Tuesday, February 15, 2011

Tim Hecker: Ravedeath, 1972


Tim Hecker
Ravedeath, 1972
Rating: Grrrr

The album cover is a striking image of the first piano drop at MIT. There is an amazing tension at play with the piano perilously perched on the edge of the building just before it plummets to the ground, shattering into a million pieces. Ambient-drone artist Tim Hecker found this photo while researching images of the tremendous amounts of digital garbage in the world: piles and piles of used up CDs, floppy disks, and other effluvia. Hecker claims "there's some connection between the computerized engineering that led to the codification of MP3s and music's denigration as an object and thus a viable means of economic survival." Thus, Ravedeath, 1972 is Hecker's comment on how music (specifically electronic music) in the digital age is becoming more homogenized, sanitized, and sterile.

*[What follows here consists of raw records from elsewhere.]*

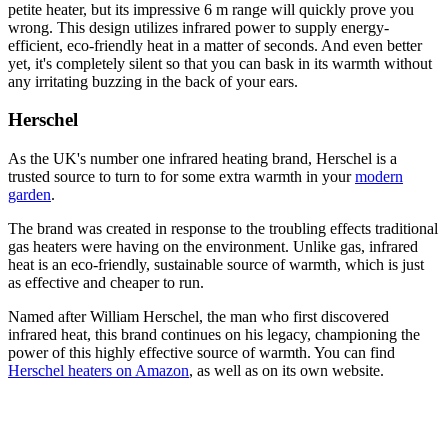
petite heater, but its impressive 6 m range will quickly prove you
wrong. This design utilizes infrared power to supply energy-
efficient, eco-friendly heat in a matter of seconds. And even better
yet, it's completely silent so that you can bask in its warmth without
any irritating buzzing in the back of your ears.
Herschel
As the UK's number one infrared heating brand, Herschel is a
trusted source to turn to for some extra warmth in your
modern
garden
.
The brand was created in response to the troubling effects traditional
gas heaters were having on the environment. Unlike gas, infrared
heat is an eco-friendly, sustainable source of warmth, which is just
as effective and cheaper to run.
Named after William Herschel, the man who first discovered
infrared heat, this brand continues on his legacy, championing the
power of this highly effective source of warmth. You can find
Herschel heaters on Amazon
, as well as on its own website.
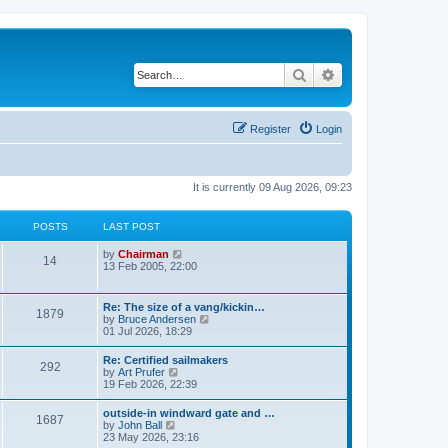
Search
Advanced search
Register
Login
It is currently 09 Aug 2026, 09:23
POSTS
LAST POST
V
by
Chairman
14
i
13 Feb 2005, 22:00
e
w
t
Re: The size of a vang/kickin…
1879
h
V
by
Bruce Andersen
e
i
01 Jul 2026, 18:29
l
e
a
w
Re: Certified sailmakers
t
292
t
V
by
Art Prufer
e
h
i
19 Feb 2026, 22:39
s
e
e
t
l
w
p
outside-in windward gate and …
a
1687
t
o
V
by
John Ball
t
h
s
i
23 May 2026, 23:16
e
e
t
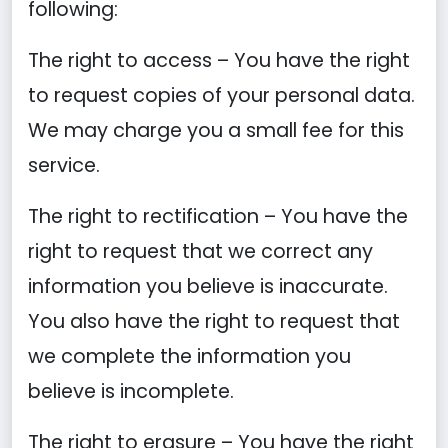
following:
The right to access – You have the right
to request copies of your personal data.
We may charge you a small fee for this
service.
The right to rectification – You have the
right to request that we correct any
information you believe is inaccurate.
You also have the right to request that
we complete the information you
believe is incomplete.
The right to erasure – You have the right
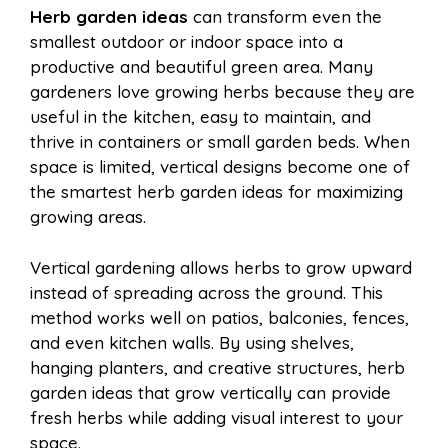
Herb garden ideas
can transform even the
e
t
t
d
smallest outdoor or indoor space into a
a
a
productive and beautiful green area. Many
b
e
s
i
gardeners love growing herbs because they are
i
r
useful in the kitchen, easy to maintain, and
thrive in containers or small garden beds. When
o
r
A
t
space is limited, vertical designs become one of
l
e
the smartest herb garden ideas for maximizing
o
e
p
growing areas.
Vertical gardening allows herbs to grow upward
k
s
p
instead of spreading across the ground. This
method works well on patios, balconies, fences,
t
and even kitchen walls. By using shelves,
hanging planters, and creative structures, herb
garden ideas that grow vertically can provide
fresh herbs while adding visual interest to your
space.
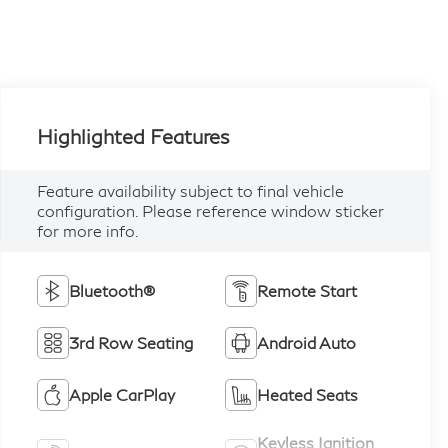
Highlighted Features
Feature availability subject to final vehicle
configuration. Please reference window sticker
for more info.
Bluetooth®
Remote Start
3rd Row Seating
Android Auto
Apple CarPlay
Heated Seats
Keyless Ignition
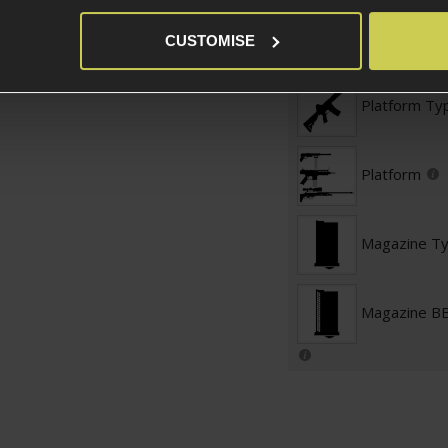
Magazine St
CUSTOMISE
Platform Ty
Platform
Magazine T
Magazine BB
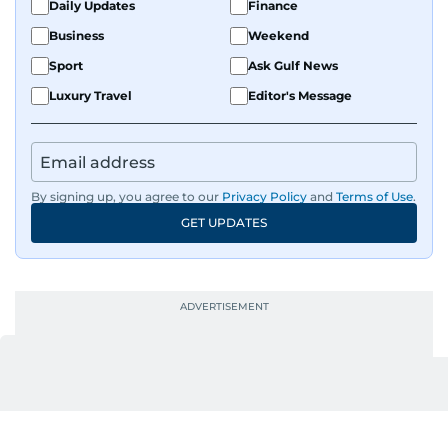
Daily Updates
Finance
Business
Weekend
Sport
Ask Gulf News
Luxury Travel
Editor's Message
By signing up, you agree to our
Privacy Policy
and
Terms of Use
.
GET UPDATES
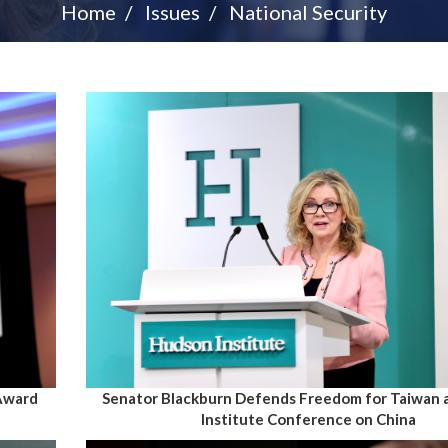
Home
Issues
National Security
 Award
Senator Blackburn Defends Freedom for Taiwan 
Institute Conference on China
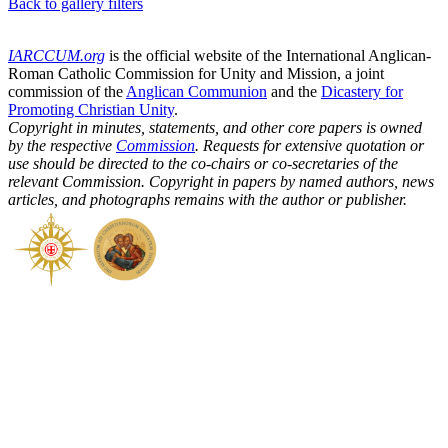
Back to gallery filters
IARCCUM.org
is the official website of the International Anglican-
Roman Catholic Commission for Unity and Mission, a joint
commission of the
Anglican Communion
and the
Dicastery for
Promoting Christian Unity
.
Copyright in minutes, statements, and other core papers is owned
by the respective
Commission
. Requests for extensive quotation or
use should be directed to the co-chairs or co-secretaries of the
relevant Commission. Copyright in papers by named authors, news
articles, and photographs remains with the author or publisher.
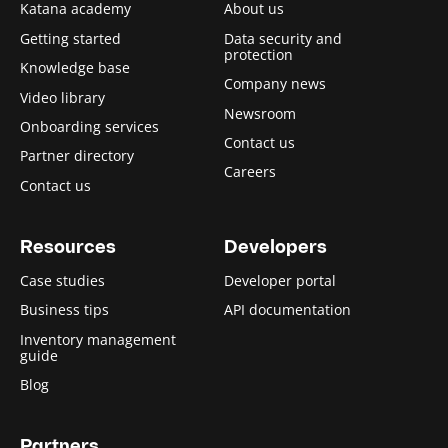
Katana academy
About us
Getting started
Data security and
protection
Knowledge base
Company news
Video library
Newsroom
Onboarding services
Contact us
Partner directory
Careers
Contact us
Resources
Developers
Case studies
Developer portal
Business tips
API documentation
Inventory management
guide
Blog
Partners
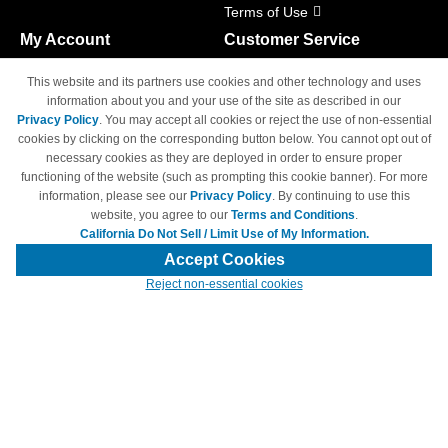
Terms of Use
My Account
Customer Service
Shopping Cart
800-465-5387
This website and its partners use cookies and other technology and uses
M-F 6am - 5pm PST,
Track Order
information about you and your use of the site as described in our
Sat & Sun: Closed
Privacy Policy
. You may accept all cookies or reject the use of non-essential
Access Your Account
cookies by clicking on the corresponding button below. You cannot opt out of
necessary cookies as they are deployed in order to ensure proper
functioning of the website (such as prompting this cookie banner). For more
information, please see our
Privacy Policy
. By continuing to use this
website, you agree to our
Terms and Conditions
.
California Do Not Sell / Limit Use of My Information.
© Copyright 1998-2026 | Brand names and logos are trademarks of their
respective owners and are not affiliated with 4inkjets.com
Accept Cookies
Reject non-essential cookies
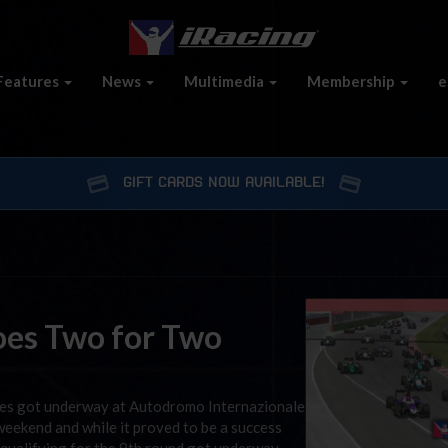
Features
News
Multimedia
Membership
e
GIFT CARDS NOW AVAILABLE!
oes Two for Two
ies got underway at Autodromo Internazionale
weekend and while it proved to be a success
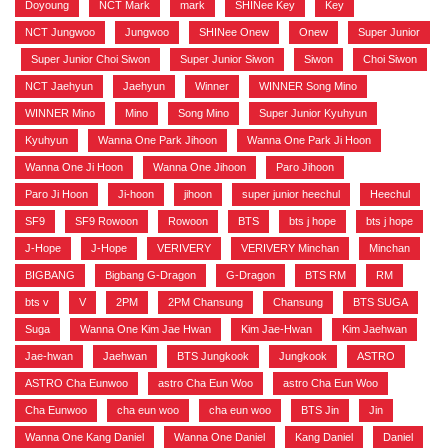
Doyoung
,
NCT Mark
,
mark
,
SHINee Key
,
Key
,
NCT Jungwoo
,
Jungwoo
,
SHINee Onew
,
Onew
,
Super Junior
,
Super Junior Choi Siwon
,
Super Junior Siwon
,
Siwon
,
Choi Siwon
,
NCT Jaehyun
,
Jaehyun
,
Winner
,
WINNER Song Mino
,
WINNER Mino
,
Mino
,
Song Mino
,
Super Junior Kyuhyun
,
Kyuhyun
,
Wanna One Park Jihoon
,
Wanna One Park Ji Hoon
,
Wanna One Ji Hoon
,
Wanna One Jihoon
,
Paro Jihoon
,
Paro Ji Hoon
,
Ji-hoon
,
jihoon
,
super junior heechul
,
Heechul
,
SF9
,
SF9 Rowoon
,
Rowoon
,
BTS
,
bts j hope
,
bts j hope
,
J-Hope
,
J-Hope
,
VERIVERY
,
VERIVERY Minchan
,
Minchan
,
BIGBANG
,
Bigbang G-Dragon
,
G-Dragon
,
BTS RM
,
RM
,
bts v
,
V
,
2PM
,
2PM Chansung
,
Chansung
,
BTS SUGA
,
Suga
,
Wanna One Kim Jae Hwan
,
Kim Jae-Hwan
,
Kim Jaehwan
,
Jae-hwan
,
Jaehwan
,
BTS Jungkook
,
Jungkook
,
ASTRO
,
ASTRO Cha Eunwoo
,
astro Cha Eun Woo
,
astro Cha Eun Woo
,
Cha Eunwoo
,
cha eun woo
,
cha eun woo
,
BTS Jin
,
Jin
,
Wanna One Kang Daniel
,
Wanna One Daniel
,
Kang Daniel
,
Daniel
,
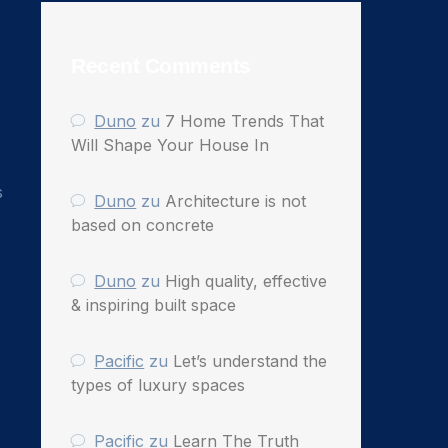
Recent Comments
Duno
zu
7 Home Trends That
Will Shape Your House In
s
Duno
zu
Architecture is not
based on concrete
Duno
zu
High quality, effective
& inspiring built space
Pacific
zu
Let’s understand the
types of luxury spaces
Pacific
zu
Learn The Truth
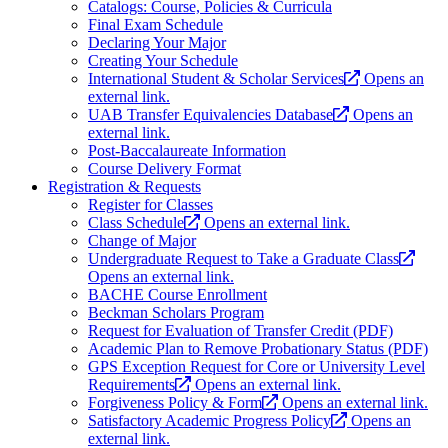
Catalogs: Course, Policies & Curricula
Final Exam Schedule
Declaring Your Major
Creating Your Schedule
International Student & Scholar Services
Opens an
external link.
UAB Transfer Equivalencies Database
Opens an
external link.
Post-Baccalaureate Information
Course Delivery Format
Registration & Requests
Register for Classes
Class Schedule
Opens an external link.
Change of Major
Undergraduate Request to Take a Graduate Class
Opens an external link.
BACHE Course Enrollment
Beckman Scholars Program
Request for Evaluation of Transfer Credit (PDF)
Academic Plan to Remove Probationary Status (PDF)
GPS Exception Request for Core or University Level
Requirements
Opens an external link.
Forgiveness Policy & Form
Opens an external link.
Satisfactory Academic Progress Policy
Opens an
external link.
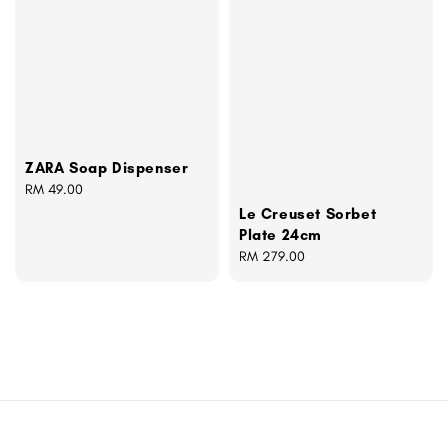
ZARA Soap Dispenser
Regular
RM 49.00
price
Le Creuset Sorbet
Plate 24cm
Regular
RM 279.00
price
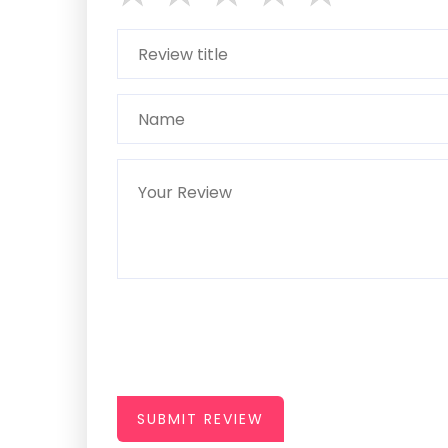
SUBMIT REVIEW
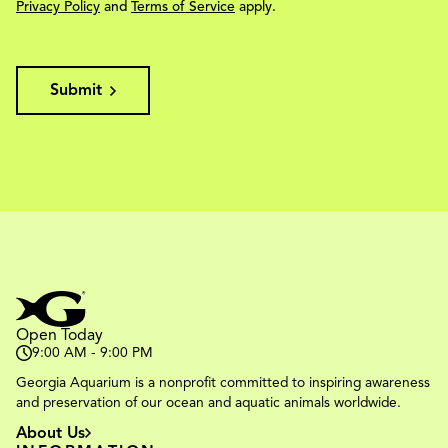
Privacy Policy
and
Terms of Service
apply.
Submit
Open Today
9:00 AM - 9:00 PM
Georgia Aquarium is a nonprofit committed to inspiring awareness
and preservation of our ocean and aquatic animals worldwide.
About Us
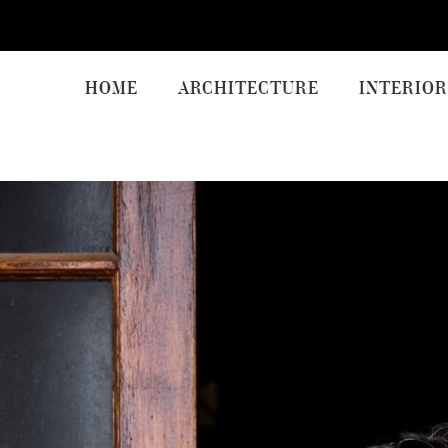
HOME
ARCHITECTURE
INTERIOR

Hecker attempts to bring back a solemnity and purity to music, recording the album in one day in a church in Rekjavik, Iceland, using an old pipe organ as the basis for the 12 tracks. All of the pieces are dense, sculptural, and breathtakingly beautiful. The album is divided into shorter, singular tracks that are almost a battle between organic, analog elements and harsh digital effects, evoking the tension of the album cover photo; and longer suites of music that are simple and haunting.

Lead track "The Piano Drop," has a lush tug of war between bursts of angelic organ, and rushes of digital feedback:



"No Drums" unfolds under thick waves of liquid organ:



And the striking "Studio Suicide," with its ghostly drones and uplifting washes of keyboards:



But it is the longer, multi-part pieces that form the core and heart of the record. "In The Air I-III" owes its obvious debt to Eno's ambient output, melding icy, treated piano with shuffling, digital atmospheres:



"In The Fog I-III" rolls in with echoed and reversed piano, moving into drones of organ and synthesizers, and eventually erupting into a cacophony of digital abstraction:



In the end though, aside from the carefully crafted backstory behind Ravedeath, 1972, what really matters is whether the music touches you in some way. These pieces are technically challenging, but are not impenetrable. In fact, I will go so far as to say these pieces are some of the most beautiful music you will hear all year.

Rating Guide

Chilfos: masterpiece; coolest thing I've heard in ages.

Woof Daddy: excellent; just a hair away from being a masterpiece.

Grrrr: very good; will definitely be considered for my top albums of the year.

Yeah Daddy Make Me Want It: good; definitely invites further listens and peaks one's interest for more material.

Meh: not horrible, but certainly not great; could have either been trimmed or polished.

Jeez Lady: what the hell happened? Just plain bad. They should hang their heads in shame and be forced to listen to Lady Gaga ad nauseam as penance.

Tragicistani: so bad, armed villagers with pitchforks and torches should run the artist out of the country for inflicting this abomination on the human race.